La dégradation des conditions de travail et l’inadaptation des postes aux travailleurs seniors empêchent le maintien en activité.
De la pression au harcèlement
Travail en flux tendu, augmentation de la pression du client, absence de transfert d’information entre équipes, « les gens travaillent en permanence sur le mode du chirurgien ou du pompier, alors qu’il n’y a ni urgence vitale, ni incendie », précise un médecin du travail.
Les soupapes de sécurité sont de plus en plus serrées : la sous-traitance a fait disparaître les postes « doux », qui permettaient un reclassement intraprofessionnel, les arrêts de travail sont de plus en plus encadrés… La tentation est grande de pousser à la démission ces travailleurs de plus de 50 ans « qui coûtent cher, ne parlent pas bien l’anglais, et que la loi interdit de licencier ».
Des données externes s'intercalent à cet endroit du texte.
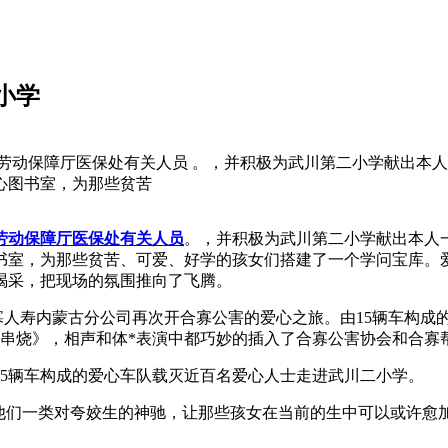
小学
劳动保障厅医保处有关人员 。，并积极为武川第二小学献出本
心图书室，为那些贫苦
劳动保障厅医保处有关人员
。，并积极为武川第二小学献出本人
书室，为那些贫苦、可爱、好学的孩女们搭建了一个学问宝库。
喝采，把现场的氛围推向了飞腾。
合寡人寿内蒙古分公司再次开合寡公害的爱心之旅。由15辆车构成
*串烧》，相声和体*表演中都巧妙的插入了合寡公害协会和合寡
5辆车构成的爱心车队载灭近百名爱心人士走进武川二小学。
发他们一类对夸姣生的神驰，让那些孩女在当前的生中可以或许愈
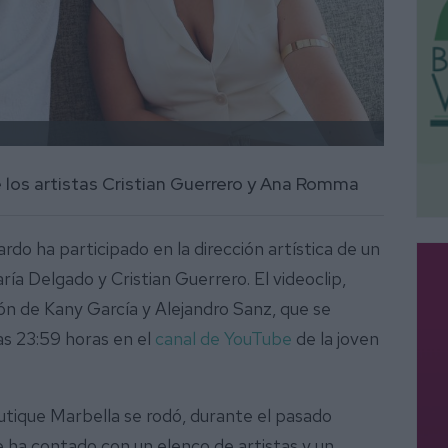
e los artistas Cristian Guerrero y Ana Romma
ardo ha participado en la dirección artística de un
a Delgado y Cristian Guerrero. El videoclip,
ión de Kany García y Alejandro Sanz, que se
as 23:59 horas en el
canal de YouTube
de la joven
Boutique Marbella se rodó, durante el pasado
e ha contado con un elenco de artistas y un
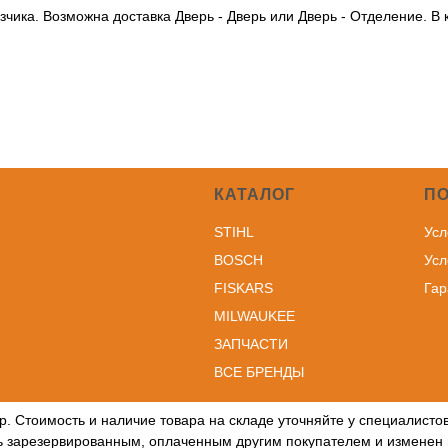
чика. Возможна доставка Дверь - Дверь или Дверь - Отделение. В
КАТАЛОГ
П
STIHL
Усл
BOSCH
Усл
FISKARS
Гар
MILWAUKEE
ЗА
ПЧАСТИ
ВСЕ БРЕНДЫ
р. Стоимость и наличие товара на складе уточняйте у специалист
ть зарезервированным, оплаченным другим покупателем и изменен 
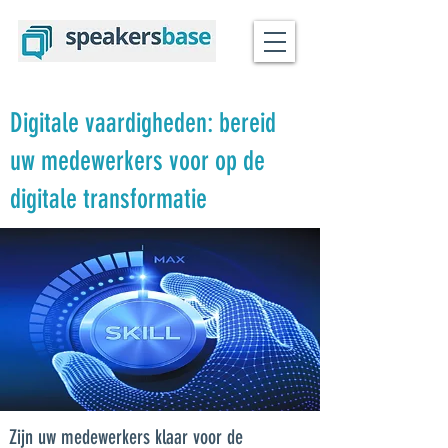
Digitale vaardigheden: bereid
uw medewerkers voor op de
digitale transformatie
Zijn uw medewerkers klaar voor de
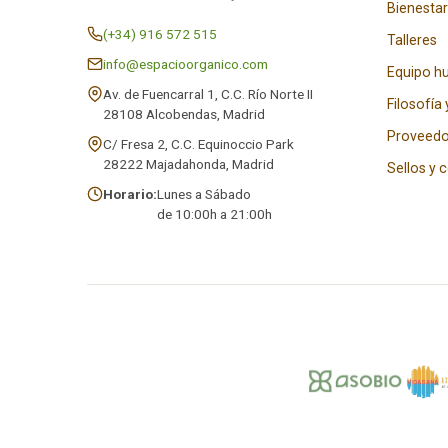
Bienestar
(+34) 916 572 515
Talleres
info@espacioorganico.com
Equipo 
Av. de Fuencarral 1, C.C. Río Norte II
Filosofía 
28108 Alcobendas, Madrid
Proveedo
C/ Fresa 2, C.C. Equinoccio Park
28222 Majadahonda, Madrid
Sellos y 
Horario:
Lunes a Sábado
de 10:00h a 21:00h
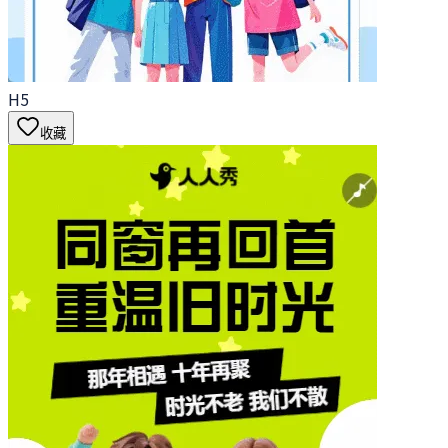
H5
收藏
Résultat : un tiers des salariés de plus de 50 ans estiment travailler sous forte contrainte de temps, expliquant l’explosion des troubles musculo-squelettiques, du harcèlement… et un triplement de la consommation de psychotropes, comme l’a démontré le Dr Claude Buisset, médecin du travail auprès d’un groupe d’employées de bureau à Haubourdin, dans le Nord.
• Le goût du travail bien fait
Plus qu’un autre, un travailleur expérimenté supporte mal de bâcler son travail, vécu comme la négation des atouts de l’expérience. Secrétaire depuis l’âge de 17 ans, Marie-Anne était « dans tous les secrets ». Aujourd’hui, à 61 ans, « mais encore deux années à tenir pour ses trimestres », elle n’a rien à faire d’autre que préparer les salles de réunion et mettre de l’eau dans la machine à café. Insupportable.
« Le travailleur âgé a le goût du travail bien fait, une bonne insertion dans le milieu collectif, sa productivité n’est pas si mauvaise… C’est sa réticence à changer qui lui est reprochée », remarque Serge Volkoff, ergonome et sociologue. Son idée phare : réussir à aménager le travail pour le rendre soutenable, non seulement par un aménagement ergonomique, mais surtout par l’assouplissement de la pression temporelle.
Car, contrairement à ce qu’on pourrait penser, ce ne sont ni l’arthrose, ni les horaires de nuit qui motivent l’envie de devancer l’âge de la retraite, mais… l’absence de sens dans le travail. « Quand il ne permet pas d’apprendre, ou qu’il n’est pas possible de faire un travail de qualité, la probabilité de se sentir incapable d’occuper son emploi jusqu’à la retraite est doublée », pointe Anne-Françoise Molinié, démographe, dans l’enquête Visat (Vieillissement, santé et travail).